Cómo mostrar el horror entre imágenes viscerales y hermosas, entre el ardor, el arrebato y el pulso dramático. La respuesta reside en esta obra hoy un tanto olvidada, pero pieza imprescindible en la filmografía de los hermanos Taviani
Los cineastas de ‘Padre, padrone’ siempre han dotado a su mirada de una atmósfera especial, mezcla de fábula y cuento, de magia y cercanía, de potencia narrativa y complicidad emocional. ‘La noche de San Lorenzo’, un fragmento de la guerra entre la naturaleza, es un filme de arrebatos y desgarros, de golpes bajos e ilusiones celestes, de pérdidas y creencias, de asideros y espejismos.
Tras la fuga colectiva de unos campesinos en la Toscana de la Segunda Guerra Mundial asoma una agitada creación de muerte y grano, de sandías y sangre, todo envuelto en la emoción y la lucidez de un cine sensible. Los Taviani, que narran la peripecia de quienes huyen del fascismo, nunca pierden el sentido de la colectividad. Hay anécdotas, miradas infantiles, deseos y ternura pero ‘La noche de San Lorenzo’ destila, sobre todo, el retrato del absurdo de la confrontación, la crueldad de la muerte entre vecinos y amigos, todo ello plasmado especialmente en una batalla que revela ese entramado de dolor, humillación, miedo; el cuerpo a cuerpo de esa espera estrellada donde asoma la muerte, la amargura, la violencia.
Los hermanos cineastas, premio especial en Cannes por esta obra, con la voz en off de una niña/mujer como eje y largos 'flashbacks', se adentran en vivencias y anécdotas, en pasajes que rezuman con naturalidad el recuerdo extraño y el realismo desgarrado. El filme es un mosaico donde cabe el humor, la tragedia, la pesadumbre, el descubrimiento del amor, la ilusión fugaz, el engaño colectivo, el deseo, la necesidad de amar… todo como resquicios y aristas de vida inmersas en el horror.
El milagro de la película es su capacidad para instalar lo cotidiano en un ambiente de terror colectivo, entre imágenes poderosas, surrealismo, costumbrismo y miradas tragicómicas. Un relato de resistencia y supervivencia que los directores de ‘Good morning Babilonia’ convierten en un cuento de agosto de esperanza y humillación, donde la crudeza y lo onírico intercambian paisajes humanos y horrores.

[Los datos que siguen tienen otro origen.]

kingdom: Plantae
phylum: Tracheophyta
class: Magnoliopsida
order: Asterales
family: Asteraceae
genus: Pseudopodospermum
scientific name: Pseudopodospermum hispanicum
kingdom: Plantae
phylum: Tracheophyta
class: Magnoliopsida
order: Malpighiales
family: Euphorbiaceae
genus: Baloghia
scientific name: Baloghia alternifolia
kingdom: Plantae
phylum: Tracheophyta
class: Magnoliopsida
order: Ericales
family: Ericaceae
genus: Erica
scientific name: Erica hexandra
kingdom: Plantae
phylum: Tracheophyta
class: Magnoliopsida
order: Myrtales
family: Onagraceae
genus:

Es un filme de pequeñas cosas rescatadas entre el ruido y la furia de la Historia. Simbólica y metafórica también, juega con el día y la noche, las ropas oscuras y el calor y la luz del verano, las ventanas al universo y al hogar y la muerte inevitable y absurda. Entre planos generales, una atmósfera de irrealidad muy dominante, gracias a toques de escenografía y teatralidad, otorga una especial hondura a las situaciones. El trayecto nocturno de nostalgia y fuga, los despertares de los personajes, los encuentros y desencuentros están marcados por ese tono de magia y veracidad, de disturbio y normalidad.
Una mirada a veces neorrealista y otras surreal, felliniana, entre la crónica real y el recuerdo fantasioso. La batalla en el campo de trigo, sin apenas primeros planos, se postula como una sinfonía del horror, del disparate y la sinrazón. Los directores de ‘César debe morir’ impregnan esta historia coral, con Margarita Lozano y Omero Antonutti a la cabeza del reparto junto a vecinos de la zona convertidos en actores, de una poética humanista, un elogio del asombro perfumado por la épica pero también por las sensaciones de extrañeza, lo colectivo y la intimidad, la barbarie y la miseria. Abusos, sueños rotos, injusticias, desolación…y en la vigilia, solidaridad y esperanza. Un tratado antibélico, a modo de fresco poético y trágico, donde memoria, crónica y fantasía construyen un imaginario colectivo con los fragmentos de la oscuridad y de la luz.